West Texas Intermediate and Brent crudes rose for a second day
after U.S. employers increased payrolls in March, signaling fuel consumption
may climb in the world’s biggest oil-consuming country.
Futures advanced as much as 1.1 percent in New York, trimming a
weekly decline. Payrolls grew 192,000 after a 197,000 gain in February that was
larger than first estimated, Labor Department data showed today. The
unemployment rate held at 6.7 percent. Brent also rallied as rebels continued
to block exports from Libya’s east as traders await a possible resumption.

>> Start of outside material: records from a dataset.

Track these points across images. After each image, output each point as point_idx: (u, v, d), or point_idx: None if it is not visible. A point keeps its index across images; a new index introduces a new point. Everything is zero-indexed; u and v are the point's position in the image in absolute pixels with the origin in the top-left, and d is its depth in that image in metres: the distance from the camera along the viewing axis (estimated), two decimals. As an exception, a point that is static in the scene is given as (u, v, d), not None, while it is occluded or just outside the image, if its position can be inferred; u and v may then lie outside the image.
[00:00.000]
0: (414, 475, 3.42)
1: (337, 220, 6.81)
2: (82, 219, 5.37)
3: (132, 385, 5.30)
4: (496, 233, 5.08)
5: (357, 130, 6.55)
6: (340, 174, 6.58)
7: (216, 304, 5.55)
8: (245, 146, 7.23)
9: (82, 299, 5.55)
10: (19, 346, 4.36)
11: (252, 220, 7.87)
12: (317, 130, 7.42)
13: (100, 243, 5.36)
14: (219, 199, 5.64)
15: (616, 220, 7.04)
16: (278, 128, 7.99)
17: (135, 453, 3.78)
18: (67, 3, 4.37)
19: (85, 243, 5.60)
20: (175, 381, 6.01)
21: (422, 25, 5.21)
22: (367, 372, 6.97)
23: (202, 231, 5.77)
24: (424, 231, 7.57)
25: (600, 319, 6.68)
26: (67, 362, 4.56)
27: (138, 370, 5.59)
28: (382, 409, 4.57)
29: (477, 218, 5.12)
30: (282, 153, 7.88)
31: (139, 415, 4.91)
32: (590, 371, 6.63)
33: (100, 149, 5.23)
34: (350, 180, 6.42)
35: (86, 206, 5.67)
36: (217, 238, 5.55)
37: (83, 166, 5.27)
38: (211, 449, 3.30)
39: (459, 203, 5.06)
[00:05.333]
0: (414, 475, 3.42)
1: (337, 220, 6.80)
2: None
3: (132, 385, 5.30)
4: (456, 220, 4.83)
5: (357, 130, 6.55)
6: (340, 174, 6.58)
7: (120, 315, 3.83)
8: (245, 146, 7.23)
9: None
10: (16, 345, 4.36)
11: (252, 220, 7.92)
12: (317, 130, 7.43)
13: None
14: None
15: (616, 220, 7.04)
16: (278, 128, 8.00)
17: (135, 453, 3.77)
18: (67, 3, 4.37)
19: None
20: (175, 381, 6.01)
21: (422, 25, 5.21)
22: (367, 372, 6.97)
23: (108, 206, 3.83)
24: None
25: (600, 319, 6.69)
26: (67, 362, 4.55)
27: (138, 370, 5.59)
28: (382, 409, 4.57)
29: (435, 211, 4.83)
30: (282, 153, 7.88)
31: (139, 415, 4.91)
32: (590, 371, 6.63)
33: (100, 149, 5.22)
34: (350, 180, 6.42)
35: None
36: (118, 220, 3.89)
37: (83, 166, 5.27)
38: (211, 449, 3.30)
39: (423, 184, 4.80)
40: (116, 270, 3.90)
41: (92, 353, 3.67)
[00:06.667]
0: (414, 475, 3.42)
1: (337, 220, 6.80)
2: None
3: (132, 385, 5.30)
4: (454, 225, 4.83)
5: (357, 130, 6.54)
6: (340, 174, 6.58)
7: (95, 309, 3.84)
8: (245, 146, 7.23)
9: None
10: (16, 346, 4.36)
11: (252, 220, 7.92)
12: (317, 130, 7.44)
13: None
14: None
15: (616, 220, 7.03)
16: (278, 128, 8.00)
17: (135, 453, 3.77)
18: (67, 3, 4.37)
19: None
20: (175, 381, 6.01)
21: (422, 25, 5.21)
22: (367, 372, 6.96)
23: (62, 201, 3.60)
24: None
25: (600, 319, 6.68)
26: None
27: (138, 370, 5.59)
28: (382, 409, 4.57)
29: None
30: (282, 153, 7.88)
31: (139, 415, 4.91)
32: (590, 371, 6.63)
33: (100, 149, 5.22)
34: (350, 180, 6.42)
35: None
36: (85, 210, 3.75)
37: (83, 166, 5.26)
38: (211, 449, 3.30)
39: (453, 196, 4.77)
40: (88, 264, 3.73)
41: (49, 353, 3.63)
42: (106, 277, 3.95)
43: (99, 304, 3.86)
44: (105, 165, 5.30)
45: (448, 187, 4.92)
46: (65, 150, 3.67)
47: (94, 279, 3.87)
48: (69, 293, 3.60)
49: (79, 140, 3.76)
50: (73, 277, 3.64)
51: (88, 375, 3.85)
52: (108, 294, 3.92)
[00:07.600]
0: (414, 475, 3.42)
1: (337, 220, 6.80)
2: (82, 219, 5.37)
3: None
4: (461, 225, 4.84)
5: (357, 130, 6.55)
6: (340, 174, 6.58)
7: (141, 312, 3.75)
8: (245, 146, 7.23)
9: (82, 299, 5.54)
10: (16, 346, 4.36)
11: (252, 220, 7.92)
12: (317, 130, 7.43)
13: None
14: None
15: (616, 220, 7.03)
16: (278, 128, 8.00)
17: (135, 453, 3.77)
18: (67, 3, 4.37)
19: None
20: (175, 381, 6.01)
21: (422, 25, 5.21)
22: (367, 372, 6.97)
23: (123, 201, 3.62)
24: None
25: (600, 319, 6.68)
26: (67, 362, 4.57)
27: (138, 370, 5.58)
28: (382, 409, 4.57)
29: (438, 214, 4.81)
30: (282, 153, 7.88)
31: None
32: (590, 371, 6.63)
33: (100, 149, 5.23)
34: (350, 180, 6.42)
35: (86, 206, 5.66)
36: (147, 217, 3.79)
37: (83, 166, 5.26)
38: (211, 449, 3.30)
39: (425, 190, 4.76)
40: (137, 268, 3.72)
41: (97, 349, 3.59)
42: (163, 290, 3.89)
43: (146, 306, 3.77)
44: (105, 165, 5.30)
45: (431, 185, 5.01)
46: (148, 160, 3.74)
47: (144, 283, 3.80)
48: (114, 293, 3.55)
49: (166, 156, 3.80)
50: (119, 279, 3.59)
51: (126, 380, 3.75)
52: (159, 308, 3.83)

“This data shows that the U.S. economy is doing better, which
bodes well for oil demand,” said Addison Armstrong, director of market research
at Tradition Energy in Stamford, Connecticut. “We’re all keeping an eye on
developments in Libya. If there’s a resolution and the oil starts to move, we
could turn around and test the recent lows.”

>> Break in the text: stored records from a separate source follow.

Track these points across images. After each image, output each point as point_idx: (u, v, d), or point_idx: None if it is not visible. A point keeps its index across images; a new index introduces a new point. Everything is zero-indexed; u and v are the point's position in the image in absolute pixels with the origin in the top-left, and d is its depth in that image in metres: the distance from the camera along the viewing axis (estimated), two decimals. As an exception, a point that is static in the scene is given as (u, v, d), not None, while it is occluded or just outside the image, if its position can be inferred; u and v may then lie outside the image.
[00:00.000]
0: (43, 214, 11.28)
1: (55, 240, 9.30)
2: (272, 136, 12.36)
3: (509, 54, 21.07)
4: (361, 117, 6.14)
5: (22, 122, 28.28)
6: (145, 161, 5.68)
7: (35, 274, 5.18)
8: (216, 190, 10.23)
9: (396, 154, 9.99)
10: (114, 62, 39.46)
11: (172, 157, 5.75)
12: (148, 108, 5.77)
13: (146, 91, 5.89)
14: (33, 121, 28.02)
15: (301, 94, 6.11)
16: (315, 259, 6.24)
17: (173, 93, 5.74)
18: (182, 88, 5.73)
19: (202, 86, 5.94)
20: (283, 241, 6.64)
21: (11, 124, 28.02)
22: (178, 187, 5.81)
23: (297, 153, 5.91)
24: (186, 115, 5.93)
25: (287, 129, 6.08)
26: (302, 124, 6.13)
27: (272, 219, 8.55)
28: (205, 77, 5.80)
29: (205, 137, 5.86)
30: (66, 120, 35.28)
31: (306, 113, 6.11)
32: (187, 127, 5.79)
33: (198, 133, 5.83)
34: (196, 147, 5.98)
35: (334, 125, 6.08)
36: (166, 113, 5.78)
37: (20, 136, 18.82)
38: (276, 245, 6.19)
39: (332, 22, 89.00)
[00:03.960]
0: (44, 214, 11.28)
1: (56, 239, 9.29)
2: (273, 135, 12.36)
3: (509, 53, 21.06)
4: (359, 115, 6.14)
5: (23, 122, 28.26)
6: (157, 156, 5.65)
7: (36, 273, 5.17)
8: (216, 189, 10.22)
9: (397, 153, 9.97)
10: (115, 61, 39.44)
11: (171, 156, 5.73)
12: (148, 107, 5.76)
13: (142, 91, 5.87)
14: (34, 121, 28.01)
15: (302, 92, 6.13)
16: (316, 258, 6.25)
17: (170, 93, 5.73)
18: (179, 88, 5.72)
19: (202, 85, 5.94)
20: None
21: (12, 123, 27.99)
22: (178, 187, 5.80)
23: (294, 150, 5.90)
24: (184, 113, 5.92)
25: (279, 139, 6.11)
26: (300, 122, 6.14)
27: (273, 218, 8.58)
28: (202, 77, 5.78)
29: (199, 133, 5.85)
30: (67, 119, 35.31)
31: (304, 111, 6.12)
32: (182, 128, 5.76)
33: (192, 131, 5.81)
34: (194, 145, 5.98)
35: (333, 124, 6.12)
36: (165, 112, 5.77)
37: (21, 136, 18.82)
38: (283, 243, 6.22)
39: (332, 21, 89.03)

WTI for May delivery increased $1.04, or 1 percent, to $101.33 a
barrel at 10:32 a.m. on the New York Mercantile Exchange. Prices are down 0.3
percent this week. The volume of all futures traded was 1.2 percent below the
100-day average.
Brent for May settlement rose 67 cents, or 0.6 percent, to $106.82
a barrel on the London-based ICE Futures Europe exchange. The contract is down
1.2 percent this week. Volume was 14 percent higher than the 100-day average. The
European benchmark crude traded at a $5.49 premium to WTI.